After the discovery, Epstein and others spent time and effort figuring out under what conditions the EB virus causes cancer. The relationship between the virus, other diseases, human genetics and cancer is complex, and it took decades before the medical community could confidently accept the EB virus as the cause.
It wasn’t until 1997 that the International Agency for Research on Cancer classified it as a Group 1 carcinogen, formally recognizing its role in a variety of cancers.
The discovery of the EB virus opened up a completely new field of research into cancer-causing viruses. It also raised the exciting possibility of preventing cancer through vaccination, an advance that has now been made in the cases of the human papilloma virus, which causes cervical cancer, and the hepatitis B virus, which causes liver cancer.
By the time he retired in 1985, Epstein’s research group at the University of Bristol had developed a vaccine candidate that protected monkeys infected with the EB virus from tumors, but neither this nor any other candidate has yet been successfully developed for human use.

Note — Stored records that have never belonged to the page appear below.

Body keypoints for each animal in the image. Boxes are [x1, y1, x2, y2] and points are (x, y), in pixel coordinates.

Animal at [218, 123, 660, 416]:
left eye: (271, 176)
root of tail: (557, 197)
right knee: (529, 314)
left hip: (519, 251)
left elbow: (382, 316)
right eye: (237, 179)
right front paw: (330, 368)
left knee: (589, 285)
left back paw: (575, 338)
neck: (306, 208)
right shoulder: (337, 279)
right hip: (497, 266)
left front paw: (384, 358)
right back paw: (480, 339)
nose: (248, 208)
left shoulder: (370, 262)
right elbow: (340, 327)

Epstein was born in London, one of three children of Olga (née Oppenheimer) and Mortimer Epstein. Mortimer was a writer and translator who edited The Statesman’s Yearbook for Macmillan from 1924 until his death in 1946. Olga was involved in charity work in the Jewish community. Anthony attended St Paul’s school in west London, where biology teacher Sidney Pask encouraged boys to go far beyond the syllabus. Robert Winston and Jonathan Miller.

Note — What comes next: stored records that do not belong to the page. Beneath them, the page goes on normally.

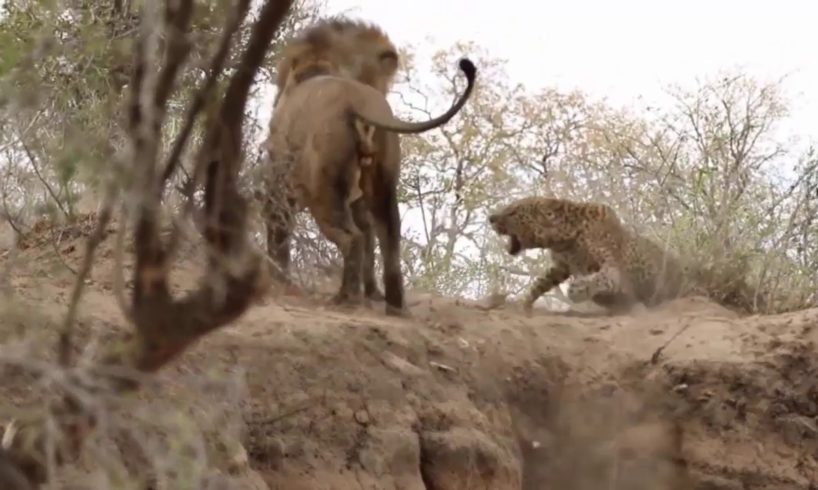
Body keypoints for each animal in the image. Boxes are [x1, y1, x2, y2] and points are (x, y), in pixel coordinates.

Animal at [262, 17, 478, 316]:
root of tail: (356, 103)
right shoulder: (357, 199)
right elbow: (370, 243)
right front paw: (373, 294)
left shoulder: (279, 184)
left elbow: (277, 231)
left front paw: (278, 281)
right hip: (382, 187)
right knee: (389, 243)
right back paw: (395, 308)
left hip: (323, 191)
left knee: (352, 238)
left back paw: (346, 299)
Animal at [488, 195, 684, 314]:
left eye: (512, 212)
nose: (490, 218)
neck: (563, 240)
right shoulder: (560, 266)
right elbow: (540, 282)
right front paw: (524, 302)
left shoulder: (611, 265)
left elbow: (603, 278)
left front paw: (579, 289)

Epstein won a place to study medicine at Trinity College, Cambridge. He moved to the medical school at Middlesex Hospital in wartime London to complete his training, before serving his national service in India with the Royal Army Medical Corps. He returned to Middlesex Hospital as an assistant pathologist and carried out his own investigation. Thinking that electron microscopy might be useful in his research on cancer-causing viruses in chickens, he spent some time learning the new technique at the Rockefeller Institute in New York (now Rockefeller University). Not long after, he attended Burkitt’s lecture and began the serendipitous path to his discovery.

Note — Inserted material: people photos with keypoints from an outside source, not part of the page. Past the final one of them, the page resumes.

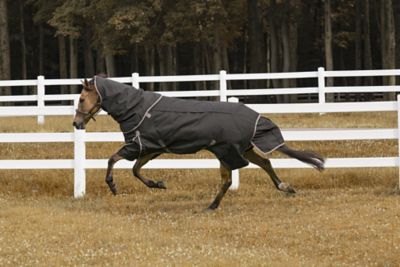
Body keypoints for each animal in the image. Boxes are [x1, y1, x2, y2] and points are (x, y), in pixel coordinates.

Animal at [72, 76, 324, 211]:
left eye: (82, 99)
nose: (76, 123)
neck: (137, 109)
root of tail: (256, 117)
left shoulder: (138, 147)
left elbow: (113, 160)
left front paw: (113, 186)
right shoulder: (152, 148)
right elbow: (135, 170)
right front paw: (158, 184)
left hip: (226, 152)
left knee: (229, 179)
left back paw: (212, 206)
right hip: (241, 149)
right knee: (264, 163)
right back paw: (285, 188)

In 1968 he was appointed professor and head of the department of pathology at the University of Bristol, where he remained until his retirement. He moved to Oxford in 1986 as a fellow of Wolfson College and became an honorary fellow in 2001.
An exemplary scientific citizen, he was Foreign Secretary and Vice-President of the Royal Society, and served on the boards and councils of numerous national and international research organizations, including as Special Representative of the Director-General of UNESCO; he was also a patron of Humanists UK. Among his many awards and honorary degrees, he received the International Gairdner Prize for Biomedical Research in 1988. He was appointed CBE in 1985 and knighted in 1991.
“It was actually a series of accidents,” he said of his discovery in a conversation with Burkitt that they recorded in 1991 for Oxford Brookes University’s oral history archive. “Happy Quirks.” Burkitt immediately responded with Louis Pasteur’s aphorism: “Chance favors the prepared mind.”
Epstein was a deeply cultured man who retained a keen interest in many subjects to the end of his life – especially oriental carpets, Tibet and amphibians.
He is survived by his partner Kate Ward, his children Susan, Simon and Michael, from his marriage to Lisbeth Knight, from whom he was divorced in 1965 and who died in 2015, and by two grandchildren and two great-grandchildren.